Ask any manager what the hardest part of their job is and she or he will probably tell you: It’s managing the personalities and the interpersonal conflicts of their team.
That’s why managers – especially new ones – need training. It’s not enough to hand them an employee handbook and wish them good luck. Every manager needs to be prepared to navigate the complexities and pitfalls of workplace relationships.
I cover this extensively in my management training programs. Here are just a few of the topics I cover:
- Good ways to deliver bad news. The more difficult the news is, the more in-person you need to be. Use email sparingly in these situations. Stop by a person’s desk, which is better than pulling someone into your office. That tactic makes a person feel like they’ve been called to the principal’s office.

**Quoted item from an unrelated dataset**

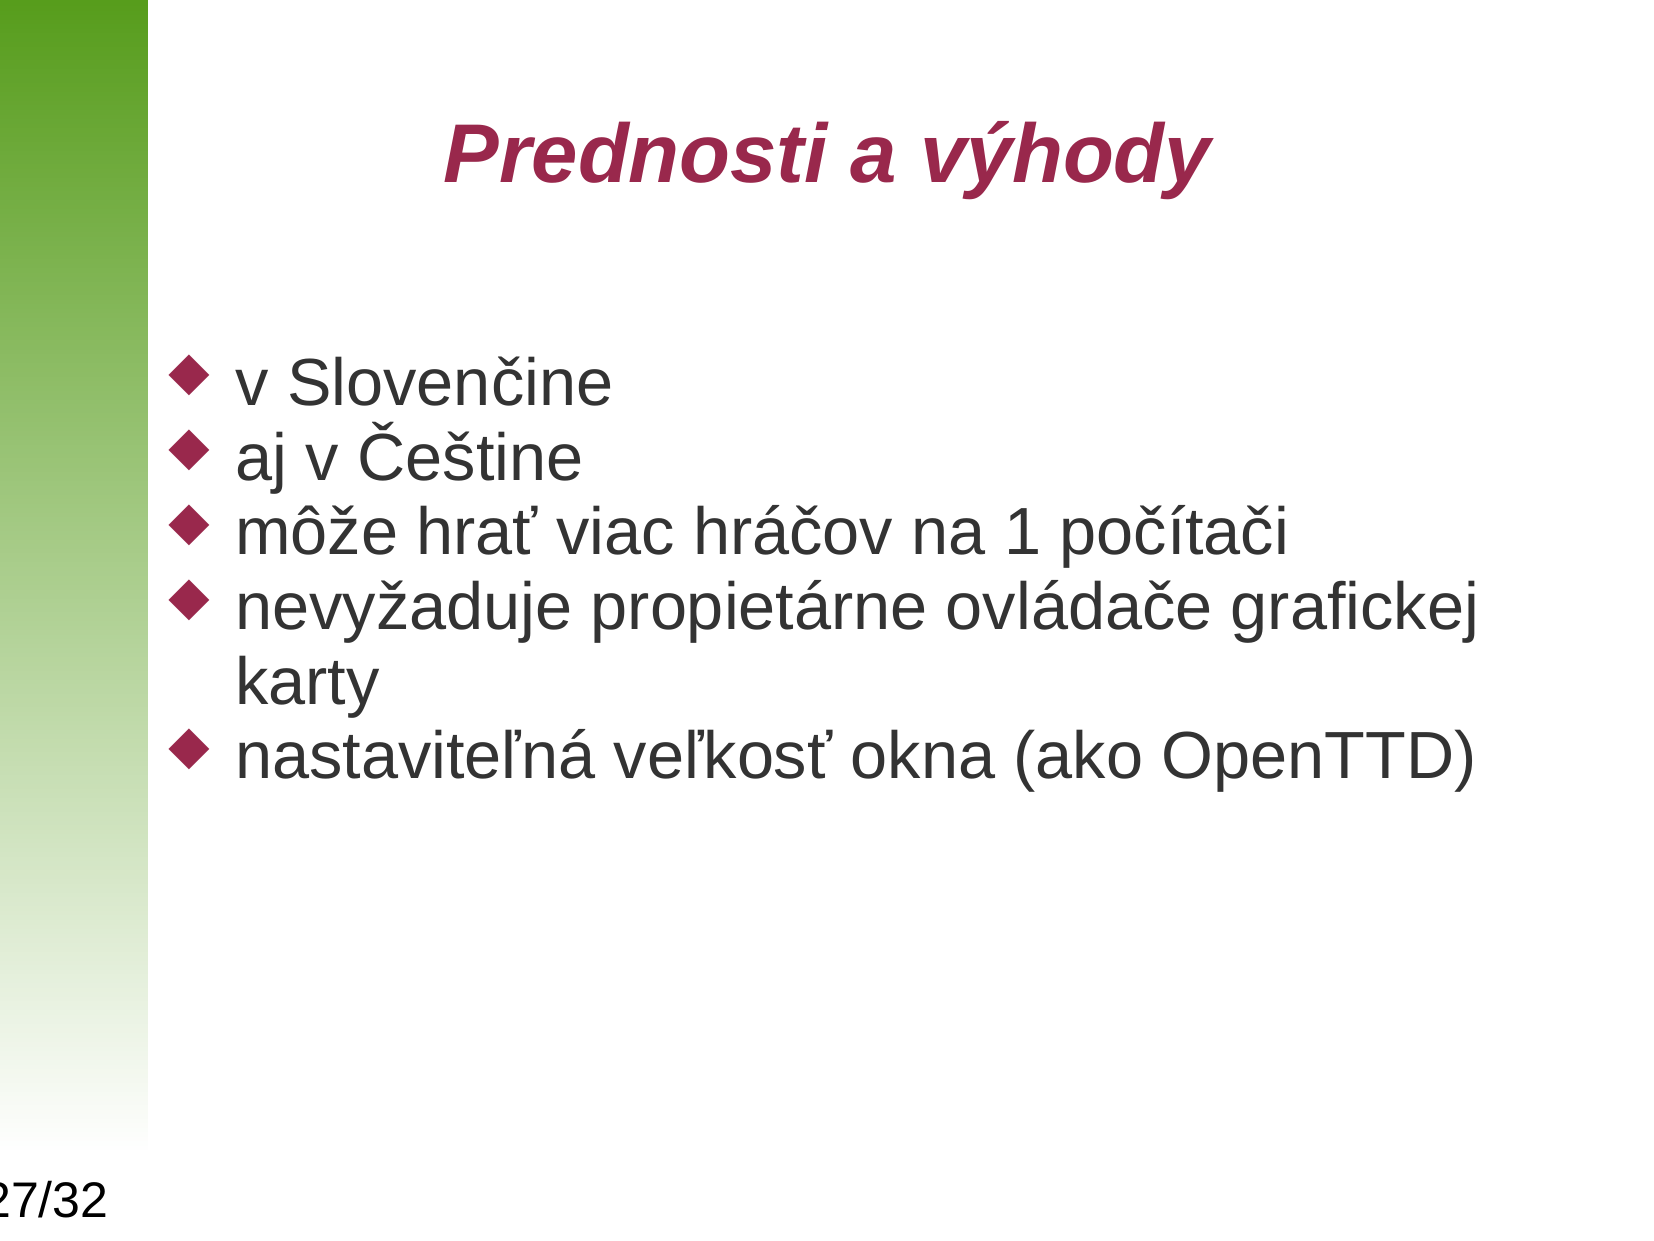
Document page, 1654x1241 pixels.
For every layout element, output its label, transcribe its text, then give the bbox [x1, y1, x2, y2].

title Prednosti a výhody [121, 49, 1534, 257]
list v Slovenčine aj v Češtine môže hrať viac hráčov na 1 počítači nevyžaduje propietárne ovládače grafickej karty nastaviteľná veľkosť okna (ako OpenTTD) [152, 344, 1534, 1127]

- Where to sit in meetings. A chair near the middle of the table is considered an “influential spot”. If you have an enemy in the room, don’t sit across the table or far away from them. Instead, sit next to them. It’s harder to confront someone sitting that close to you. And it positions you as a potential ally.
- Defusing tattletales. Whenever possible, invite the person being tattled on into the conversation. That gets the issues out in the open and facilitates a resolution. It also sets an example for your team on the importance of being transparent and facing conflicts head-on.
- Inappropriate comments or jokes. Here’s another case where leading by example is golden. If you act with civility, so will others. If negative language or offensive comments do come up, avoid scolding. Better to take a neutral tone and explain some of the personal and professional risks involved.
- Taking sides. Suppose someone you manage complains to you about an increase in the company’s healthcare costs. It might feel like the right thing to do is convey sympathy by agreeing. Don’t! You have more influence than you realize. You need to be aligned with company goals and values. If you don’t trust the company, why should anyone else?
Before you act …
If you’re a manager who would like to advance your career and enhance your image, invest in yourself.
- Take management training courses offered through work, professional associations or adult education programs. My self-learning courses are a convenient way to sharpen your communication skills.
- Model your management style on a best-in-class pro, such as an individual who ranks high in employee engagement surveys.
- Perfect your people skills through face-to-face personal coaching.
Leaders who effectively manage office politics build strong, productive and loyal teams. They develop a reputation as a confident and in-control manager. They quickly become admired by both their staff and those in the C suite.